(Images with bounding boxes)
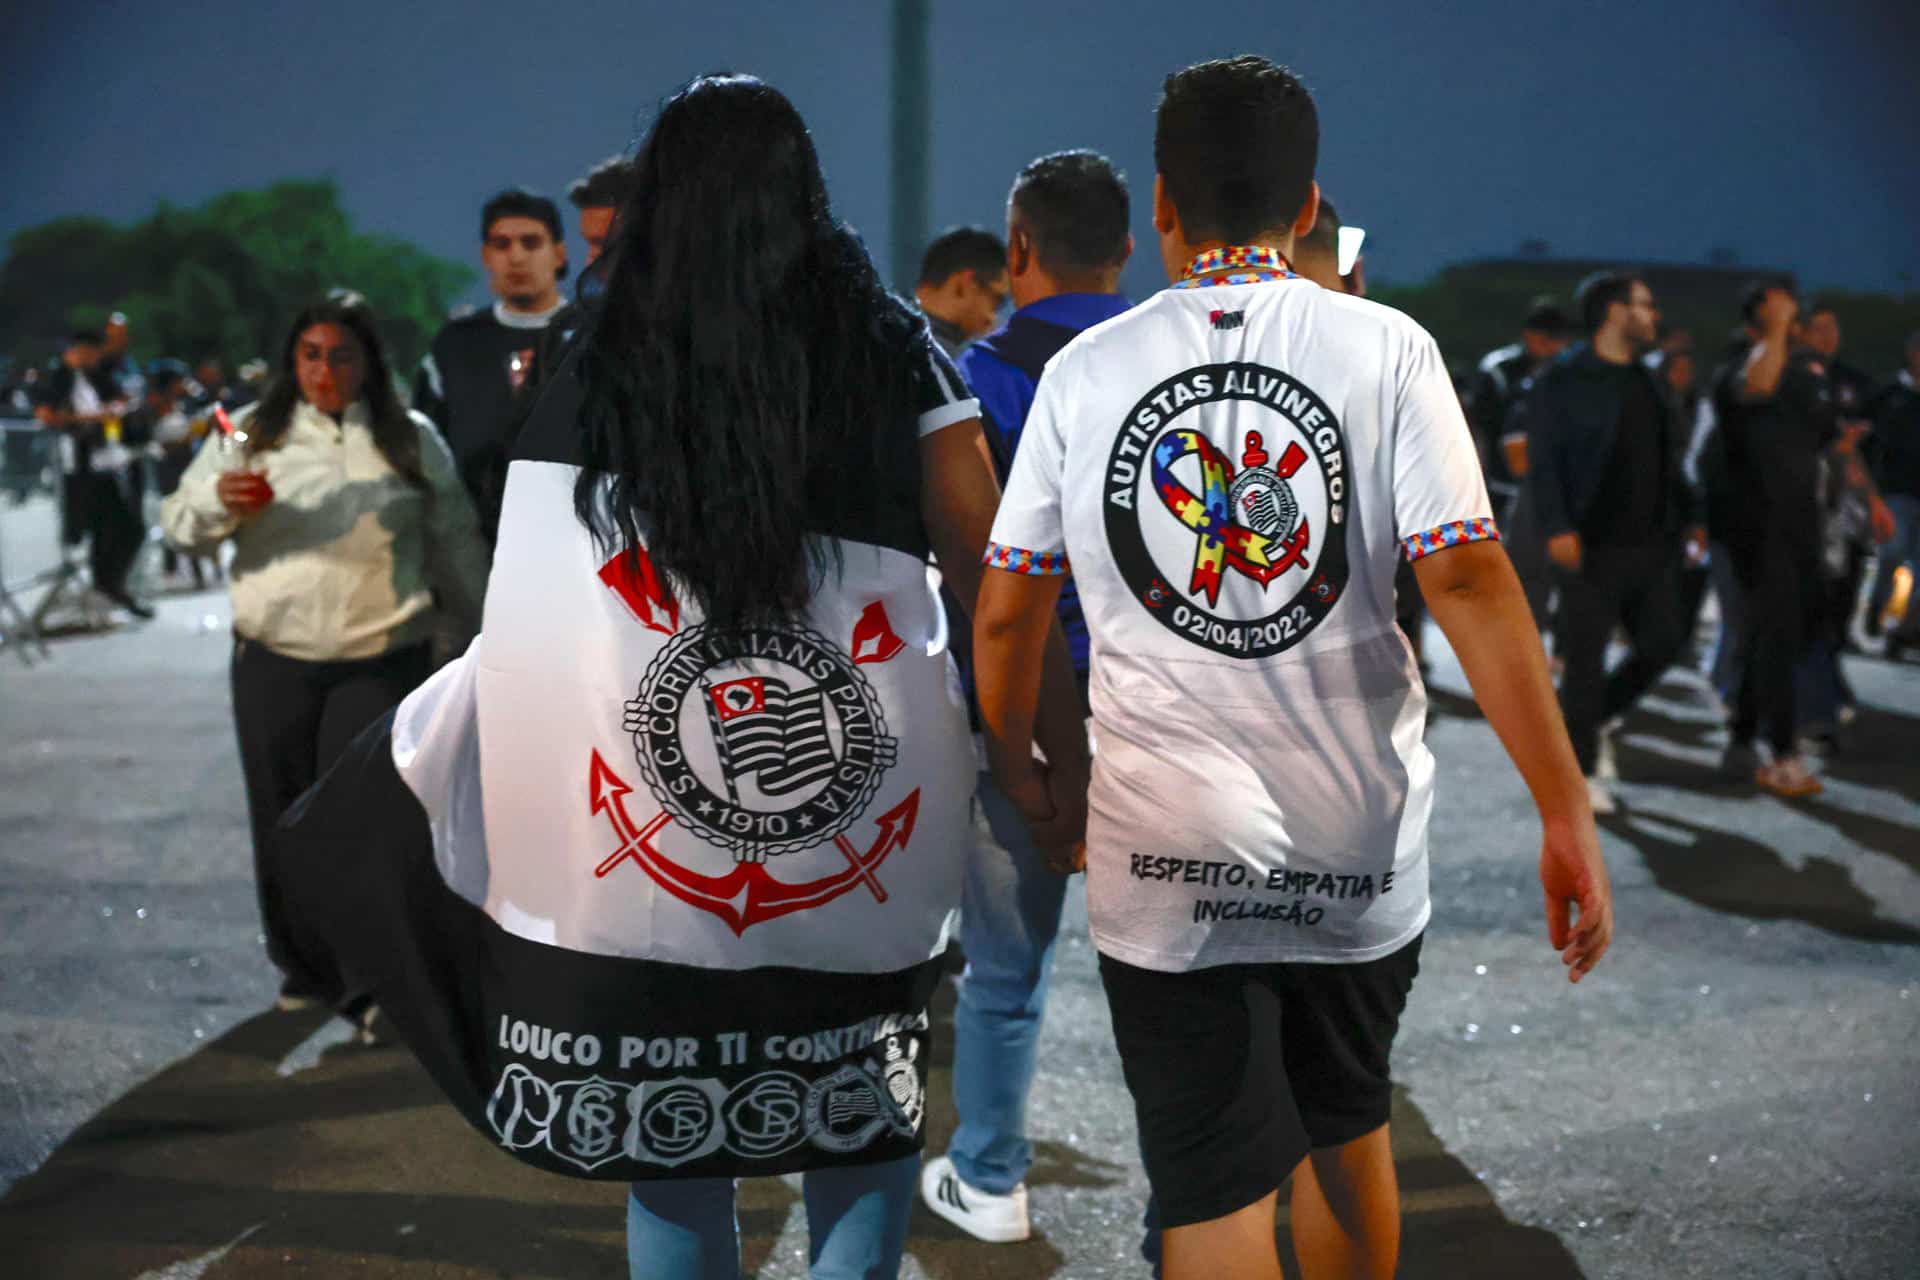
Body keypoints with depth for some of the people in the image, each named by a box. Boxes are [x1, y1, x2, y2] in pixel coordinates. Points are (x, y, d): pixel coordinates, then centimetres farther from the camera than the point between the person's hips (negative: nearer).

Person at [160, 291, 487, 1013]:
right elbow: (180, 527, 5)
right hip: (272, 662, 2)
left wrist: (487, 630, 11)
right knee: (284, 819, 9)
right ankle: (301, 968, 26)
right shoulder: (252, 433, 7)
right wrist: (220, 499, -16)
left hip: (380, 663, -2)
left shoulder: (412, 441, 7)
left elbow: (454, 545, 12)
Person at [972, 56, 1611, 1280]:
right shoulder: (1385, 349, -4)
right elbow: (1472, 583, -11)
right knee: (1349, 1133, 25)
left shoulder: (1086, 370, 0)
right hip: (1360, 851, 1)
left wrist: (1022, 768, 19)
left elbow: (1004, 613, 3)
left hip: (1168, 856, -1)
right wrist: (1568, 812, -6)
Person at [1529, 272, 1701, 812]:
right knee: (1586, 657, -1)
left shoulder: (1647, 381, 16)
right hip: (1594, 545, -7)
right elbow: (1543, 461, -11)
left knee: (1663, 641, 9)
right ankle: (1580, 771, 11)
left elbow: (1671, 456, 20)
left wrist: (1689, 517, 14)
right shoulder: (1562, 380, -5)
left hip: (1652, 544, 7)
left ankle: (1596, 720, 30)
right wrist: (1557, 528, -20)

WHAT YOU ARE ASKED TO DO: The answer must consist of every line from the data that holds the string "knee".

WRITTEN SOLUTION:
right knee: (284, 819, 9)
right knee: (1349, 1133, 25)
right knee: (1586, 657, -1)
left knee: (1663, 641, 9)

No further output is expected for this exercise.